» Task item: Where "NECKZEN" occurs in a line of the entries below, copy that line.

» Input data:

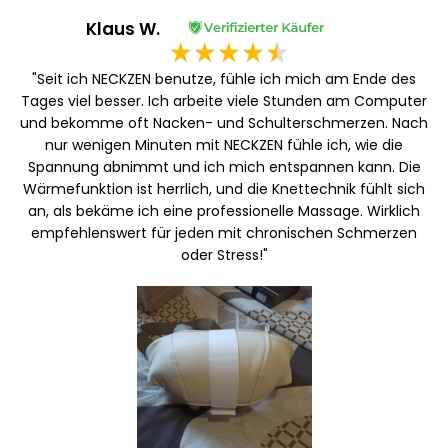
Klaus W.
"Seit ich NECKZEN benutze, fühle ich mich am Ende des
Tages viel besser. Ich arbeite viele Stunden am Computer
und bekomme oft Nacken- und Schulterschmerzen. Nach
nur wenigen Minuten mit NECKZEN fühle ich, wie die
Spannung abnimmt und ich mich entspannen kann. Die
Wärmefunktion ist herrlich, und die Knettechnik fühlt sich
an, als bekäme ich eine professionelle Massage. Wirklich
empfehlenswert für jeden mit chronischen Schmerzen
oder Stress!"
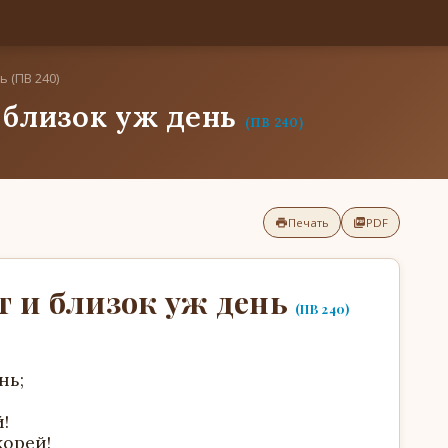
ь (ПВ 240)
и близок уж день
(ПВ 240)
Печать
PDF
т и близок уж день
(ПВ 240)
нь;
!
корей!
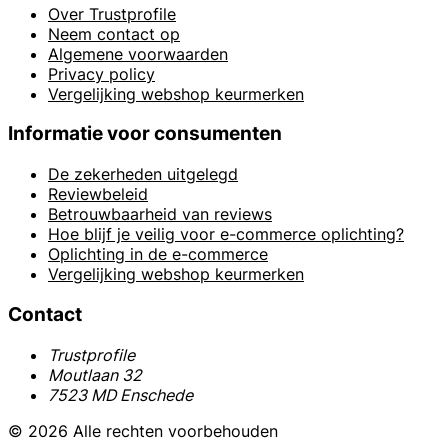
Over Trustprofile
Neem contact op
Algemene voorwaarden
Privacy policy
Vergelijking webshop keurmerken
Informatie voor consumenten
De zekerheden uitgelegd
Reviewbeleid
Betrouwbaarheid van reviews
Hoe blijf je veilig voor e-commerce oplichting?
Oplichting in de e-commerce
Vergelijking webshop keurmerken
Contact
Trustprofile
Moutlaan 32
7523 MD Enschede
© 2026 Alle rechten voorbehouden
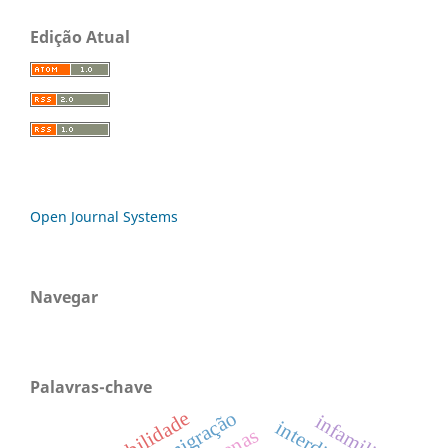
Edição Atual
Open Journal Systems
Navegar
Palavras-chave
migração
sociabilidade
infamiliar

» Problem solution:
"Seit ich NECKZEN benutze, fühle ich mich am Ende des
nur wenigen Minuten mit NECKZEN fühle ich, wie die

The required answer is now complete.